Published: 01 Jan 2024, Last Modified: 14 Nov 2024PRCV (6) 2024EveryoneRevisionsBibTeXCC BY-SA 4.0

Abstract: Multimodal-driven gesture generation has received increasing attention recently. However, a new challenge is how to mine the relationship between multimodal conditional inputs and gestures to generate diverse and realistic gestures better. To address this challenge, we propose a novel framework-3D gesture generation from MultiModal Inputs with the Diffusion Models (MMIDM)-that can effectively fuse multiple modal information (such as text, music, facial expressions, character information, emotions, etc.) as the condition to guide gesture generation.
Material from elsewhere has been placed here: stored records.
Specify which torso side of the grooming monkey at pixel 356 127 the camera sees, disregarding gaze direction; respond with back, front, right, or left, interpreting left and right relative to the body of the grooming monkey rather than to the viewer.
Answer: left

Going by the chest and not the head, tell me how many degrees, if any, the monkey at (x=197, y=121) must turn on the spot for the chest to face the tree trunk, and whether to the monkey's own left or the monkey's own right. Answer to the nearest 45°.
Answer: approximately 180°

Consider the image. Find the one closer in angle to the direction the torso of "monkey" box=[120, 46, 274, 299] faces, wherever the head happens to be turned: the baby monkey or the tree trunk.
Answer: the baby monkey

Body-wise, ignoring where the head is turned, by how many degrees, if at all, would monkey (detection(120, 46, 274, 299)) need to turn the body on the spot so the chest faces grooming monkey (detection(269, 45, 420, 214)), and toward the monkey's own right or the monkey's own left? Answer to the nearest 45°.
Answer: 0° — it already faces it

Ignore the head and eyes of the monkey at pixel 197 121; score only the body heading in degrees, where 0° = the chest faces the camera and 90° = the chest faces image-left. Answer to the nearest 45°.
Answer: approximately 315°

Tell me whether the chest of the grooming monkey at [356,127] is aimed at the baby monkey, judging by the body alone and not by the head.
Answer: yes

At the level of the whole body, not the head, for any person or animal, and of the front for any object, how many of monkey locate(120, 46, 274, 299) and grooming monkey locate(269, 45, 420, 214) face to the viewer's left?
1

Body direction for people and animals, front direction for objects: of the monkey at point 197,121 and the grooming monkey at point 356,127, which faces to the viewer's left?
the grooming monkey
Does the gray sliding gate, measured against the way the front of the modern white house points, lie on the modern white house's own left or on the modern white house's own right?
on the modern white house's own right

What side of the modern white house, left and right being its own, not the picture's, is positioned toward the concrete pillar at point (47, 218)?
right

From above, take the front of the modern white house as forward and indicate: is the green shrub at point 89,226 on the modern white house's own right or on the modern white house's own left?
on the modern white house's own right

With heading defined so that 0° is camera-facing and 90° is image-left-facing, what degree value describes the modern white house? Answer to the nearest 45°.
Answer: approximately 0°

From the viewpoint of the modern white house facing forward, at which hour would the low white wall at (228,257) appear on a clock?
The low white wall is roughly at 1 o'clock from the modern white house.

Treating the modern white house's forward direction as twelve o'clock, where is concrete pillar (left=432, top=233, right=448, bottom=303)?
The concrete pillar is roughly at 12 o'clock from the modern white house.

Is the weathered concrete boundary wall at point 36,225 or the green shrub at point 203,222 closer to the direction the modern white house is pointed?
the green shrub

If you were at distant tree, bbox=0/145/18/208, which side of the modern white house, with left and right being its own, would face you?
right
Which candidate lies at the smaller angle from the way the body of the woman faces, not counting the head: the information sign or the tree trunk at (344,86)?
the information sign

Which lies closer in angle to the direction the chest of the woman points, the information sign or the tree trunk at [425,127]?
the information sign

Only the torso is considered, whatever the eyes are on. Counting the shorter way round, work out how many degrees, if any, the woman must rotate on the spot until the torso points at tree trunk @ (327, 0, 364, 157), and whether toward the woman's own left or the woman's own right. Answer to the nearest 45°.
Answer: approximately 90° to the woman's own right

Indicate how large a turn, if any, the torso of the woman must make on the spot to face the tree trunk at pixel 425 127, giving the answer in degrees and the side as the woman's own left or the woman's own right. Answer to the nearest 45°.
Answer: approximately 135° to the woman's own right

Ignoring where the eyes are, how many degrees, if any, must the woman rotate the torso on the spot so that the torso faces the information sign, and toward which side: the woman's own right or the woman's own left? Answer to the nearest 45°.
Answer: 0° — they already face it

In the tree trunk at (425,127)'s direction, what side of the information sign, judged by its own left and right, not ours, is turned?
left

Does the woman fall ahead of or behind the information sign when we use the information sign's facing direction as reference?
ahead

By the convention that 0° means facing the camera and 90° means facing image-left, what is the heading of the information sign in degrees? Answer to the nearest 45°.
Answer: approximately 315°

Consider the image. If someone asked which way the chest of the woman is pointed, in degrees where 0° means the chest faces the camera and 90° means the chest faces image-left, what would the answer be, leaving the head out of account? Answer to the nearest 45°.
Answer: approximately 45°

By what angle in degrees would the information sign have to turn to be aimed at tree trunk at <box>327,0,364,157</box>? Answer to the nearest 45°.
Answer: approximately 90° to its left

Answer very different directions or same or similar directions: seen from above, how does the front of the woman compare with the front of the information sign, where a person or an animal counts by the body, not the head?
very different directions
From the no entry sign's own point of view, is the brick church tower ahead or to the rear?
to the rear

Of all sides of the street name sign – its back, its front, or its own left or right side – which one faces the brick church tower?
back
Specifically, we design a multimodal self-evaluation fusion network to capture the features highly related to gestures and automatically evaluate the importance of different conditional inputs using the mixture-of-experts mechanism. Moreover, we found that the diffusion model guided by multimodal conditions will cause serious jitter problems in the generated gesture motions. To alleviate the jitter problem, we employ a novel timestep embedding strategy where the timestep embedding is injected into each transformer block of the diffusion model. We evaluated the proposed method on the BEAT multimodal dataset. Experimental results demonstrate the effectiveness of our approach.